Polemik perjalanan Bupati Indramayu, Lucky Hakim, ke Jepang selama masa mudik Lebaran 2025, menuai beragam reaksi. Gubernur Jawa Barat, Dedi Mulyadi, menyayangkan tindakan tersebut dan menilai hal itu tidak mencerminkan tanggung jawab seorang kepala daerah.
Dedi Mulyadi telah berkomunikasi dengan Lucky Hakim melalui pesan dan rapat Zoom, menekankan pentingnya etika dan aturan bagi pejabat publik. Ia menyatakan bahwa membahagiakan keluarga penting, namun tidak harus dengan berlibur ke luar negeri saat masyarakat lain sibuk mudik dan membutuhkan pelayanan publik.
Dedi Mulyadi menyarankan agar para pemimpin daerah menjadikan wilayahnya sendiri sebagai destinasi wisata yang menarik. Jika daerahnya belum semenarik Jepang atau Labuan Bajo, maka menjadi tugas kepala daerah untuk meningkatkan daya tarik wisatanya.
Ia juga menyoroti sejumlah permasalahan di Indramayu yang membutuhkan perhatian serius, salah satunya maraknya penyapu koin di jalur Pantura yang membahayakan keselamatan. Ini bukan hanya masalah budaya, tetapi juga masalah edukasi yang memerlukan solusi.
Dedi Mulyadi mengingatkan adanya surat edaran resmi dari Kementerian Dalam Negeri yang melarang perjalanan dinas bagi pejabat negara saat libur nasional dan cuti bersama. Ia menganggap perjalanan Lucky Hakim melanggar aturan tersebut dan menunggu hasil pemeriksaan dari Kemendagri.
Dedi Mulyadi tidak menutup kemungkinan sanksi tegas, seperti pemberhentian sementara selama tiga bulan, bisa dijatuhkan kepada Lucky Hakim. Hal ini sebagai peringatan bagi pejabat daerah lain agar mematuhi aturan yang berlaku.
Klarifikasi Lucky Hakim
Lucky Hakim memberikan klarifikasi terkait perjalanannya ke Jepang.

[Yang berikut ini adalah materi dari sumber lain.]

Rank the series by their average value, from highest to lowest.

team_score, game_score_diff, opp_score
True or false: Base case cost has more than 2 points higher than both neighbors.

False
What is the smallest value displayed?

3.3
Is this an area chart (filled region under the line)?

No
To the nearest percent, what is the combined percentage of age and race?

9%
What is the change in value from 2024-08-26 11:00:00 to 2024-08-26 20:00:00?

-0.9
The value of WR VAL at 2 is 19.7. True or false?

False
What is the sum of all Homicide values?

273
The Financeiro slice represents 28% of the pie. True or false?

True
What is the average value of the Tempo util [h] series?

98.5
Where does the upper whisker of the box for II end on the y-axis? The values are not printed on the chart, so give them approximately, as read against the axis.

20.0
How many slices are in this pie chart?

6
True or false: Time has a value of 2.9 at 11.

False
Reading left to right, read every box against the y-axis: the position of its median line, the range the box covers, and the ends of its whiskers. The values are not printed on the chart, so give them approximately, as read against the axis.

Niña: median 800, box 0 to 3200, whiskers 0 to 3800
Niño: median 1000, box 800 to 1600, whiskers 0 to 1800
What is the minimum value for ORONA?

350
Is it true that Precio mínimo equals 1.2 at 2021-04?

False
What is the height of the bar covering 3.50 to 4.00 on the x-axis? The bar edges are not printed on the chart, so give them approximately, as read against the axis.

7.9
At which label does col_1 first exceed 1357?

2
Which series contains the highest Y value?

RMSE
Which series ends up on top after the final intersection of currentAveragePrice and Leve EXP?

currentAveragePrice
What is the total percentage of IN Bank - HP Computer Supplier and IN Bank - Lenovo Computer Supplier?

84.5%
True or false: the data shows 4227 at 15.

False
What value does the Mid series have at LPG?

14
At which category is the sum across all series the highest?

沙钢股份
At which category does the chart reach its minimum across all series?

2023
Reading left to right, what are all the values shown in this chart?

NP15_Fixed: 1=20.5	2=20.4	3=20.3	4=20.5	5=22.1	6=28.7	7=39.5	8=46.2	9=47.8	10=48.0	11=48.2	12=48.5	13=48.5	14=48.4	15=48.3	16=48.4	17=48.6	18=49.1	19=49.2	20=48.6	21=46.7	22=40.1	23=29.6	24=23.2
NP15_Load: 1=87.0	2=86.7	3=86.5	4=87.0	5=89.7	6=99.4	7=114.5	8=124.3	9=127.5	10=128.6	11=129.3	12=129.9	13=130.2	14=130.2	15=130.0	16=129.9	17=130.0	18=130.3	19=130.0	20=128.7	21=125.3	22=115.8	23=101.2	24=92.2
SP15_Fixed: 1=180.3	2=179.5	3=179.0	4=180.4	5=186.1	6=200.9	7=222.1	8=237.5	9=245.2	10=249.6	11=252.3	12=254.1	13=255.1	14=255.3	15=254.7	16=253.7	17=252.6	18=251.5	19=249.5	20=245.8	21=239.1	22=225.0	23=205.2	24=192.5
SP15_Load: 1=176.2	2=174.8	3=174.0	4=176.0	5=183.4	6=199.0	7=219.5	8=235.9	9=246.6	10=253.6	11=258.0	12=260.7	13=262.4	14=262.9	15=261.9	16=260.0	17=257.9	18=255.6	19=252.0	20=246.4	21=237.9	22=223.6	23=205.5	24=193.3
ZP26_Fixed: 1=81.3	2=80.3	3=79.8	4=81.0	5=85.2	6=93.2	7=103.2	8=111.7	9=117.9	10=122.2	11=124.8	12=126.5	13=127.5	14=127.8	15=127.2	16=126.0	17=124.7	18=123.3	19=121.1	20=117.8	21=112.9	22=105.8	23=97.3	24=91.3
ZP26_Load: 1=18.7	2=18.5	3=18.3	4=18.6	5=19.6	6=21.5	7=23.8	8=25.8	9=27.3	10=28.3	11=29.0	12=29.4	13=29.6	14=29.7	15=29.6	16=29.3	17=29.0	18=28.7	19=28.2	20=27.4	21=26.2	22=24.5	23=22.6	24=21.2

Ia menjelaskan bahwa perjalanan tersebut telah direncanakan jauh sebelum masa kampanye Pilkada 2024, bahkan tiket sudah dibeli sejak Desember 2024.
Ia beralasan jarang berada di rumah selama masa kampanye, sehingga berjanji kepada anak-anaknya untuk berlibur. Ia mengakui telah mengajukan izin, namun ditolak karena tidak memenuhi tenggat waktu minimal 14 hari kerja.
Menyadari adanya hari kerja di tengah liburan, Lucky Hakim memajukan kepulangannya. Ia juga mengklaim tetap berkomunikasi dengan wakil bupati selama di luar negeri untuk memastikan roda pemerintahan berjalan lancar.
Lucky Hakim mengaku baru mengetahui larangan bepergian saat sudah berada di Jepang karena belum sempat membaca semua surat masuk. Ia telah meminta maaf atas kejadian ini. Nasibnya kini berada di tangan Kemendagri, menunggu keputusan apakah akan dikenakan sanksi atau hanya teguran.
Analisis Lebih Lanjut
Kasus ini menyoroti pentingnya transparansi dan akuntabilitas pejabat publik. Perencanaan perjalanan yang matang dan pengajuan izin sesuai prosedur seharusnya menjadi prioritas. Ketegasan dalam penegakan aturan juga diperlukan agar kejadian serupa tidak terulang.
Selain itu, kasus ini juga menimbulkan pertanyaan tentang keseimbangan antara kehidupan pribadi dan tanggung jawab sebagai pejabat publik. Bagaimana pemimpin daerah dapat menyeimbangkan keduanya tanpa mengabaikan tugas dan kewajibannya?
Peristiwa ini bisa menjadi pelajaran berharga bagi para pejabat publik untuk lebih memperhatikan etika dan aturan yang berlaku, serta selalu mengutamakan kepentingan masyarakat di atas kepentingan pribadi.
Ke depannya, diharapkan akan ada mekanisme yang lebih efektif dalam pengawasan dan penegakan disiplin bagi pejabat publik, agar kejadian seperti ini dapat diminimalisir.